| Work required |
Look below for the line containing "Optimisation des Performances" and the line containing "porównanie zalet i wad"; repeat exactly those two lines and all lines between them, and nothing else.

- - -

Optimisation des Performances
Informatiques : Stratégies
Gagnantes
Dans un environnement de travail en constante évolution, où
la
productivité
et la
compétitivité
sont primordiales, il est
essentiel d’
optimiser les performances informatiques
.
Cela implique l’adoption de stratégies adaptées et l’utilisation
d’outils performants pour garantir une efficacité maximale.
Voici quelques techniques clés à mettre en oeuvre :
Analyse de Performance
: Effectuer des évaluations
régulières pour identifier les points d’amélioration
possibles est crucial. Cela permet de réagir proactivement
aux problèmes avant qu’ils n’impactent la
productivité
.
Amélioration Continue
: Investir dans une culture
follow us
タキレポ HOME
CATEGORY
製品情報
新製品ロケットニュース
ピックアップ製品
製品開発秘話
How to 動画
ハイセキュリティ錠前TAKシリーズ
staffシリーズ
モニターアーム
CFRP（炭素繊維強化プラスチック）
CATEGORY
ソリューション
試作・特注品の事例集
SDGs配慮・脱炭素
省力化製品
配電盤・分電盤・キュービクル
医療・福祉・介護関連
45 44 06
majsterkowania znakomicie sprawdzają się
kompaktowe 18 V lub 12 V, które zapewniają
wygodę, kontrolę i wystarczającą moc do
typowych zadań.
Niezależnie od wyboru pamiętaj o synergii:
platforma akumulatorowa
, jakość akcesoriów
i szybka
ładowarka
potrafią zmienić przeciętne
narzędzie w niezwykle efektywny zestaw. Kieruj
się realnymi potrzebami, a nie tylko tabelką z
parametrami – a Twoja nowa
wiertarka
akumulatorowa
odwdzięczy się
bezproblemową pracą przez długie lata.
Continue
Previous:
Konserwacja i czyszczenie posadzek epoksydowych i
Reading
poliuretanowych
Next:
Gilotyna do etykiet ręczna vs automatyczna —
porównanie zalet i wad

- - -

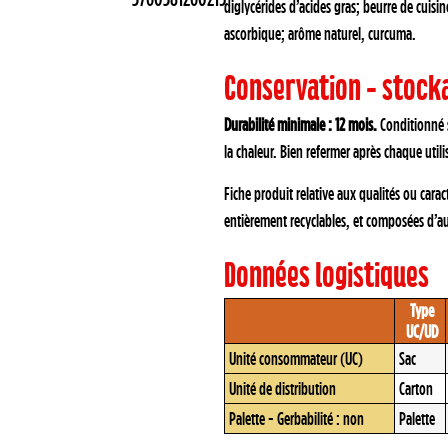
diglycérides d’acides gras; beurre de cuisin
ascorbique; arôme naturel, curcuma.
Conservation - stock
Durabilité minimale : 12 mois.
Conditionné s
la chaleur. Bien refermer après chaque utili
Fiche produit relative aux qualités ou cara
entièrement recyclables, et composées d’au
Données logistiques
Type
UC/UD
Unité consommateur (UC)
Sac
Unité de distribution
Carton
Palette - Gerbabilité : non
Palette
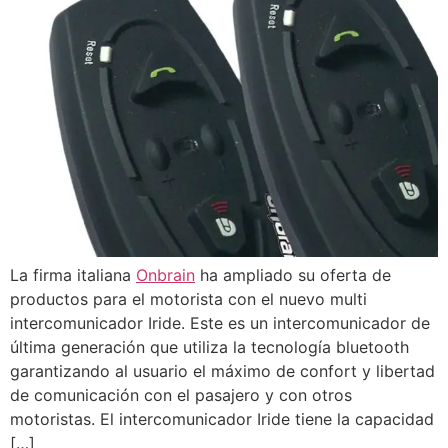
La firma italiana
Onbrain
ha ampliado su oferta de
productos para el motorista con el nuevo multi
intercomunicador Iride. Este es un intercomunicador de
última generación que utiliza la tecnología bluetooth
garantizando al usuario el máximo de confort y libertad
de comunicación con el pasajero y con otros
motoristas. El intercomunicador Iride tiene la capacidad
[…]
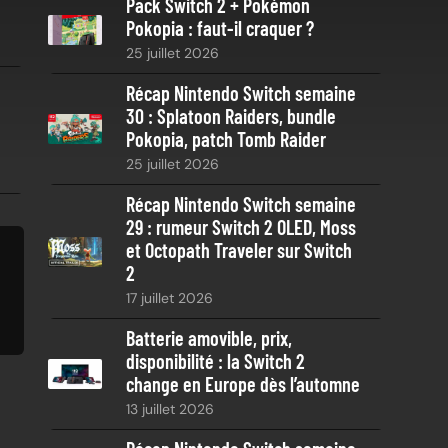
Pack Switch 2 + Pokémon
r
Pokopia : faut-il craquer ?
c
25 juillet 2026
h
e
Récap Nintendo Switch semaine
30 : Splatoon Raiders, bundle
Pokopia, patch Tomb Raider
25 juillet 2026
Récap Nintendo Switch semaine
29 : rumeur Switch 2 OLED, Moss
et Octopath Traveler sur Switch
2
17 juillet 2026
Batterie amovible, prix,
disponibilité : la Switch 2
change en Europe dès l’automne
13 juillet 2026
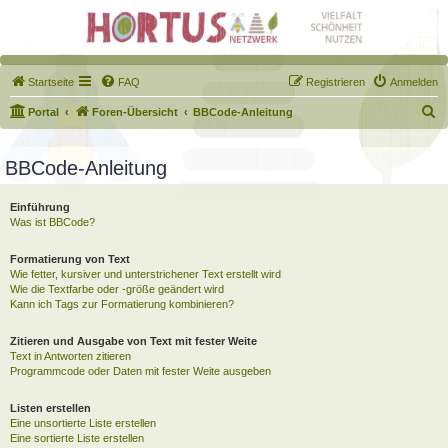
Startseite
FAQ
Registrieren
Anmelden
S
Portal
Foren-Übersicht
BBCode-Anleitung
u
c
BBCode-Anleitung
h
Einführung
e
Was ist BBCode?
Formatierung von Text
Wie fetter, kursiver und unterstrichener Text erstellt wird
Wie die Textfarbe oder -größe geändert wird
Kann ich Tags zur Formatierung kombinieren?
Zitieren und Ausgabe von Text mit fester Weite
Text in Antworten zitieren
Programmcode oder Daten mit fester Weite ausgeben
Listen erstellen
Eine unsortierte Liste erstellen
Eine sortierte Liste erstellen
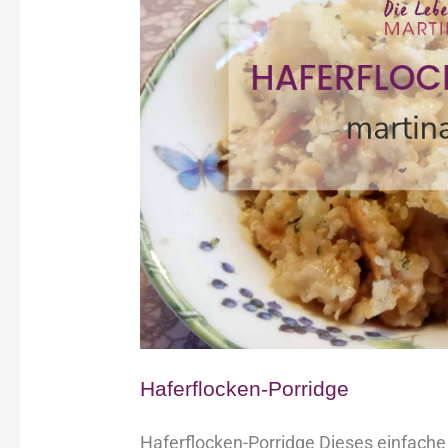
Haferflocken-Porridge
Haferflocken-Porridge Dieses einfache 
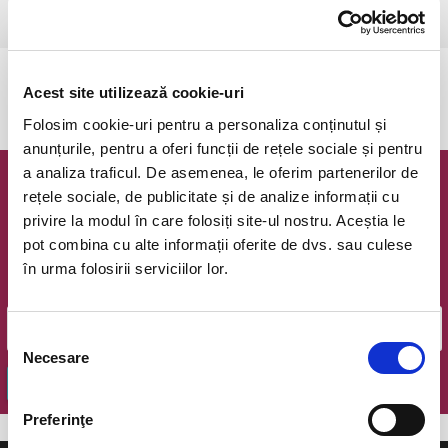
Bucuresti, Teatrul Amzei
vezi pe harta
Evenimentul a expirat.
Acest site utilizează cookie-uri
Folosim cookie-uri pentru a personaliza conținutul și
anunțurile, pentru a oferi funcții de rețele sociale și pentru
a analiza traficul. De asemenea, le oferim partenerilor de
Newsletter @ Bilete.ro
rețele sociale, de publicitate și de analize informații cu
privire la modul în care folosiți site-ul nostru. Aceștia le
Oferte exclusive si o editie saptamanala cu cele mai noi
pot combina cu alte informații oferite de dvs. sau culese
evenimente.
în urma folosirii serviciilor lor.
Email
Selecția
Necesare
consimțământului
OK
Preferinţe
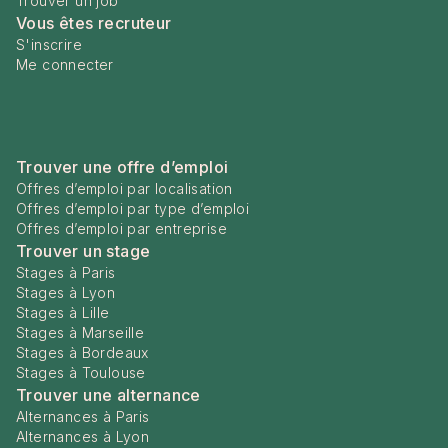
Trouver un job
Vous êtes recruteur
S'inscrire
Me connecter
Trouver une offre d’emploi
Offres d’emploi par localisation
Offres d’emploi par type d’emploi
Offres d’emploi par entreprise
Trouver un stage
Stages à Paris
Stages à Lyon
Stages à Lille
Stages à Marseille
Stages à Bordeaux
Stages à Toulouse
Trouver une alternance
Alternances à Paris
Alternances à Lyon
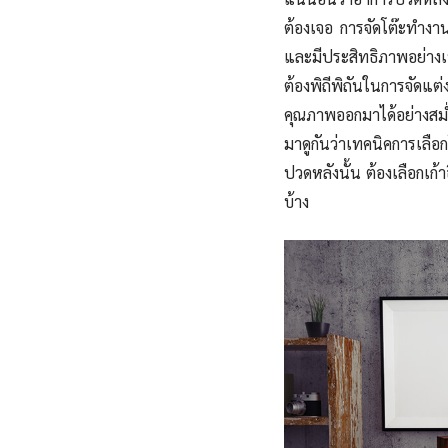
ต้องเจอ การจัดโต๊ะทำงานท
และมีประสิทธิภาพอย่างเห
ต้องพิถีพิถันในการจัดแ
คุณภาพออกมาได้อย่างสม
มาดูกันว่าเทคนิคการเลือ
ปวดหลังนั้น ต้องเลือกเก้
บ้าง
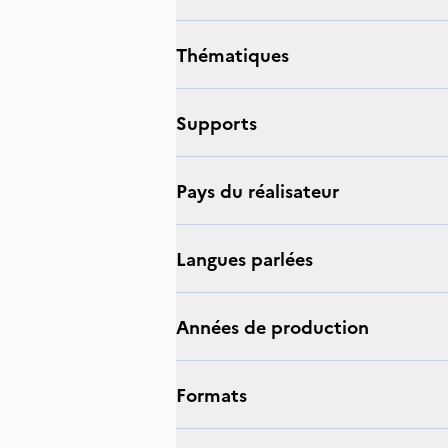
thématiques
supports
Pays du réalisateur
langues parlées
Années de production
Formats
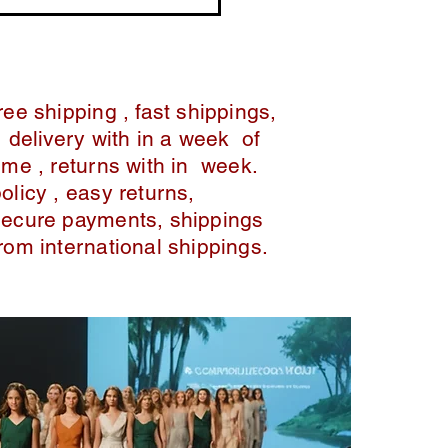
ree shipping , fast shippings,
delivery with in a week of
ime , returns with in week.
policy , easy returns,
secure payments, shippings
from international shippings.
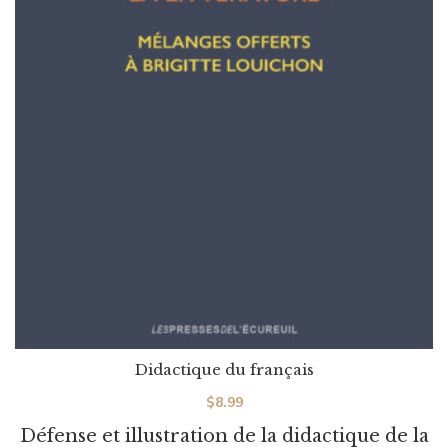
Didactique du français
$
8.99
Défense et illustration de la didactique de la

- - -

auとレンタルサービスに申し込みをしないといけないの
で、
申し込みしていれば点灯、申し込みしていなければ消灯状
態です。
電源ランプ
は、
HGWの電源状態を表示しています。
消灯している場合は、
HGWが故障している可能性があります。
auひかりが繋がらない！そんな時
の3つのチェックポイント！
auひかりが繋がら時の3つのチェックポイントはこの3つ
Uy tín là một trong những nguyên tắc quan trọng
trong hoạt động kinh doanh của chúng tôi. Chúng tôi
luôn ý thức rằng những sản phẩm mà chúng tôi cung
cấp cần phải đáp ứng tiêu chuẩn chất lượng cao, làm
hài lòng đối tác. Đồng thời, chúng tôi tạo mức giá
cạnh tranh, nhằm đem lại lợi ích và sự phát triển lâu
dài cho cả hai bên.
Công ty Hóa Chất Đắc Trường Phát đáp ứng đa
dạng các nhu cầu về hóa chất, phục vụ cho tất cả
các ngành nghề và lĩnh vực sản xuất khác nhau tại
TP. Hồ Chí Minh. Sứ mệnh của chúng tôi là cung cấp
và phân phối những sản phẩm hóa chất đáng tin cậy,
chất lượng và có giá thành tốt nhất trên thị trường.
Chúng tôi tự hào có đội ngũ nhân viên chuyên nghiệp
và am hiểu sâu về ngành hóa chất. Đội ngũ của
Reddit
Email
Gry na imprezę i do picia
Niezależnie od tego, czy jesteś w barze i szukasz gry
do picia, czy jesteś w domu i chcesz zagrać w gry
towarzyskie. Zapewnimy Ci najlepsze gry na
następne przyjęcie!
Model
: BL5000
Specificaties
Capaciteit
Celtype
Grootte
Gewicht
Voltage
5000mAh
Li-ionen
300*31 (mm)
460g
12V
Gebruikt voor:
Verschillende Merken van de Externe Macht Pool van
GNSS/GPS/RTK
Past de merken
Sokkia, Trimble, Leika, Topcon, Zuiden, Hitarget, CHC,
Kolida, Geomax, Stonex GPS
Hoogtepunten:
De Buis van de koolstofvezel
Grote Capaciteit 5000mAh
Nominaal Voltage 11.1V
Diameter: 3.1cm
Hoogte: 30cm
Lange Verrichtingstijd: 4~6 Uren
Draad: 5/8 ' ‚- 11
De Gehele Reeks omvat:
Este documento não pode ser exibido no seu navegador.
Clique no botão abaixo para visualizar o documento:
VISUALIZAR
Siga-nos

- - -

| Answer section |
Optimisation des Performances
Informatiques : Stratégies
Gagnantes
Dans un environnement de travail en constante évolution, où
la
productivité
et la
compétitivité
sont primordiales, il est
essentiel d’
optimiser les performances informatiques
.
Cela implique l’adoption de stratégies adaptées et l’utilisation
d’outils performants pour garantir une efficacité maximale.
Voici quelques techniques clés à mettre en oeuvre :
Analyse de Performance
: Effectuer des évaluations
régulières pour identifier les points d’amélioration
possibles est crucial. Cela permet de réagir proactivement
aux problèmes avant qu’ils n’impactent la
productivité
.
Amélioration Continue
: Investir dans une culture
follow us
タキレポ HOME
CATEGORY
製品情報
新製品ロケットニュース
ピックアップ製品
製品開発秘話
How to 動画
ハイセキュリティ錠前TAKシリーズ
staffシリーズ
モニターアーム
CFRP（炭素繊維強化プラスチック）
CATEGORY
ソリューション
試作・特注品の事例集
SDGs配慮・脱炭素
省力化製品
配電盤・分電盤・キュービクル
医療・福祉・介護関連
45 44 06
majsterkowania znakomicie sprawdzają się
kompaktowe 18 V lub 12 V, które zapewniają
wygodę, kontrolę i wystarczającą moc do
typowych zadań.
Niezależnie od wyboru pamiętaj o synergii:
platforma akumulatorowa
, jakość akcesoriów
i szybka
ładowarka
potrafią zmienić przeciętne
narzędzie w niezwykle efektywny zestaw. Kieruj
się realnymi potrzebami, a nie tylko tabelką z
parametrami – a Twoja nowa
wiertarka
akumulatorowa
odwdzięczy się
bezproblemową pracą przez długie lata.
Continue
Previous:
Konserwacja i czyszczenie posadzek epoksydowych i
Reading
poliuretanowych
Next:
Gilotyna do etykiet ręczna vs automatyczna —
porównanie zalet i wad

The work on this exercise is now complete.